Selm und Münster, Schloss Cappenberg / LWL-Museum für Kunst und Kultur, 28. Oktober 2022 bis 5. Februar 2023

Piet Mondrian in Düsseldorf

Piet Mondrian. Evolution | Piet Mondrian, Baum, 1912, Öl auf Leinwand, 74,9 x 111,8 cm, Utica, Munson-Williams-Proctor Arts Institute © bpk / Munson-Williams-Proctor Arts Institute / Art Resource, NY
Piet Mondrian. Evolution | Piet Mondrian, Baum, 1912, Öl auf Leinwand, 74,9 x 111,8 cm, Utica, Munson-Williams-Proctor Arts Institute © bpk / Munson-Williams-Proctor Arts Institute / Art Resource, NY.

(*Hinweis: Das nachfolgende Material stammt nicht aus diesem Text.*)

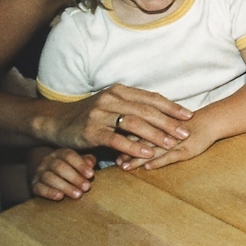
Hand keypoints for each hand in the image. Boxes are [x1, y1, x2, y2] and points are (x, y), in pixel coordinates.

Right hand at [30, 148, 96, 200]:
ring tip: (77, 195)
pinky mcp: (34, 185)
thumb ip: (86, 161)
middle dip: (75, 178)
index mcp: (60, 153)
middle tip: (86, 187)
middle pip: (60, 167)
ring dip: (65, 186)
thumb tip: (91, 163)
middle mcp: (48, 161)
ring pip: (50, 178)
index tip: (91, 175)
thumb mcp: (77, 161)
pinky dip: (49, 192)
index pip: (69, 155)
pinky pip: (39, 188)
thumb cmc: (69, 167)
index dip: (80, 165)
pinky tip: (60, 197)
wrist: (46, 172)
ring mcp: (39, 173)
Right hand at [46, 84, 192, 157]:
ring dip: (154, 134)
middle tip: (185, 132)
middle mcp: (111, 99)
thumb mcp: (112, 105)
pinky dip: (133, 146)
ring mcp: (100, 114)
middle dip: (168, 122)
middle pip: (146, 110)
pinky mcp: (91, 131)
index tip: (188, 116)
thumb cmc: (91, 115)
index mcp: (119, 91)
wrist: (56, 121)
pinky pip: (116, 139)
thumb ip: (134, 108)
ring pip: (133, 123)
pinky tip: (146, 153)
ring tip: (171, 143)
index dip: (171, 107)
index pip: (151, 98)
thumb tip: (164, 115)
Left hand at [117, 130, 214, 170]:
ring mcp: (175, 140)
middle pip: (140, 139)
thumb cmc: (188, 123)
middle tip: (112, 159)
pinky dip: (158, 161)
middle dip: (125, 150)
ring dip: (137, 158)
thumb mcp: (168, 122)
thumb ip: (150, 126)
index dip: (121, 136)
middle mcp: (164, 130)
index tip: (108, 144)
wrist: (213, 120)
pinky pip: (170, 155)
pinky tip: (147, 167)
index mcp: (158, 121)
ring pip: (152, 149)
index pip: (135, 127)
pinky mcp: (186, 150)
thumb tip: (126, 133)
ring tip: (124, 167)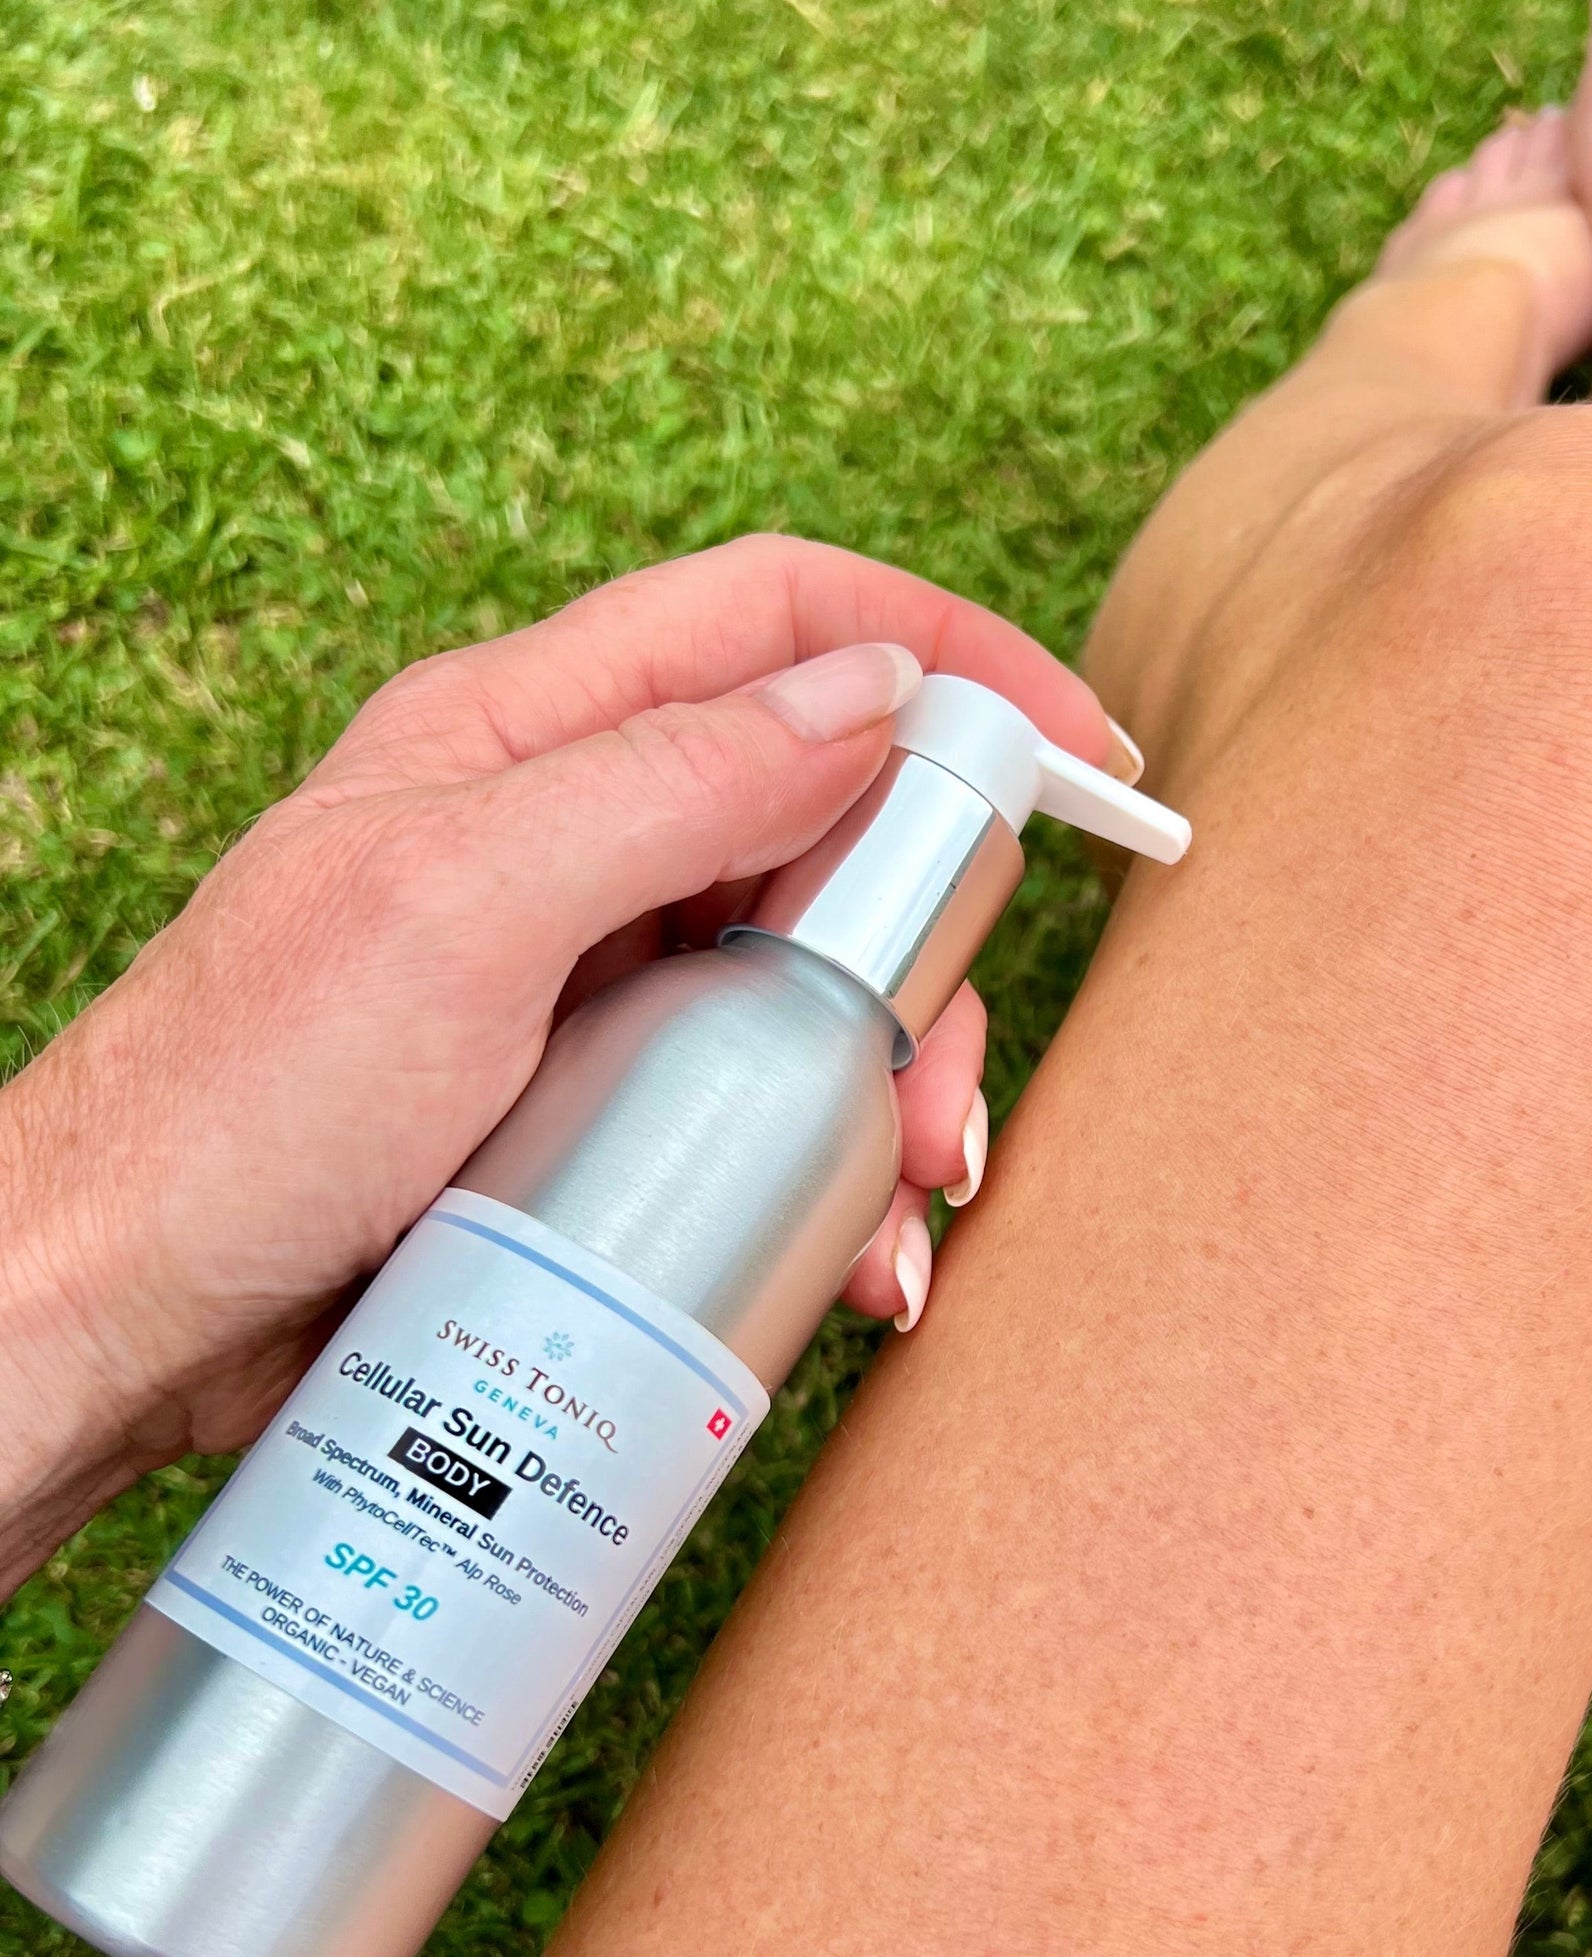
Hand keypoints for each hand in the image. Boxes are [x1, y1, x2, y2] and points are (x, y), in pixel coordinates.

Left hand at [0, 535, 1109, 1593]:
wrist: (120, 1309)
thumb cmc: (240, 1101)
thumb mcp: (466, 905)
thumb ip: (671, 779)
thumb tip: (871, 692)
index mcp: (530, 731)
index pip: (781, 623)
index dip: (950, 655)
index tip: (1082, 748)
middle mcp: (575, 832)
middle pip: (827, 817)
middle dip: (929, 938)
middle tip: (944, 1080)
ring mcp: (590, 969)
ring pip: (811, 968)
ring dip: (891, 1073)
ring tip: (899, 1197)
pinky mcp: (598, 1089)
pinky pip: (759, 1083)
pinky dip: (828, 1152)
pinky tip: (844, 1249)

Der niederländische Maler Piet Mondrian hätte 2022 seinen 150. Geburtstag feiern können (†1944). Die Kunstsammlung NRW nimmt im K20 das Jubiläum zum Anlass für eine Schau unter dem Titel „Mondrian – Evolution“, die sich auf das Frühwerk und die künstlerische Entwicklung Mondrians bis hin zum Konstruktivismus konzentriert.

Die Ausstellung ist in Kooperation mit der Fondation Beyeler in Riehen bei Basel entstanden, wo sie bereits im Sommer 2022 zu sehen ist.

Düsseldorf, Kunstsammlung NRW, K20, 29. Oktober 2022 bis 10. Februar 2023

Helen Frankenthaler in Essen

Helen Frankenthaler, Grotto Azura, 1963. Öl auf Papier, 58,4 x 73,7 cm. Collection Helen Frankenthaler Foundation, New York. © Helen Frankenthaler Foundation / VG Bild-Kunst, Bonn 2021. Foto: Courtesy Helen Frankenthaler Foundation, New York
Helen Frankenthaler, Grotto Azura, 1963. Öl auf Papier, 58,4 x 73,7 cm. Collection Helen Frankenthaler Foundation, New York. © Helen Frankenthaler Foundation / VG Bild-Kunst, Bonn 2021. Foto: Courtesy Helen Frankenthaler Foundation, New York.

Das Museum Folkwang in Essen zeigt im Winter „Helen Frankenthaler – Malerische Konstellationen“. Frankenthaler (1928–2011) gehörte zur jüngeren Generation der New York School und steht für den Aufbruch des abstrakten Expressionismus hin zur Farbfeldmalerei. Allerdings wird man sie auf letztere keinesfalls festlegen wollen, sie zählte zu den vielseitigsten Künstlerinnen der Schule.

Die Gemälde und 75 Papierarbeiten umfassende Ausstellung ist in Kooperation mit der Kunsthalle Krems entstanden, wo sie bereits im Sommerhalbjahr 2022 zu sehen ist.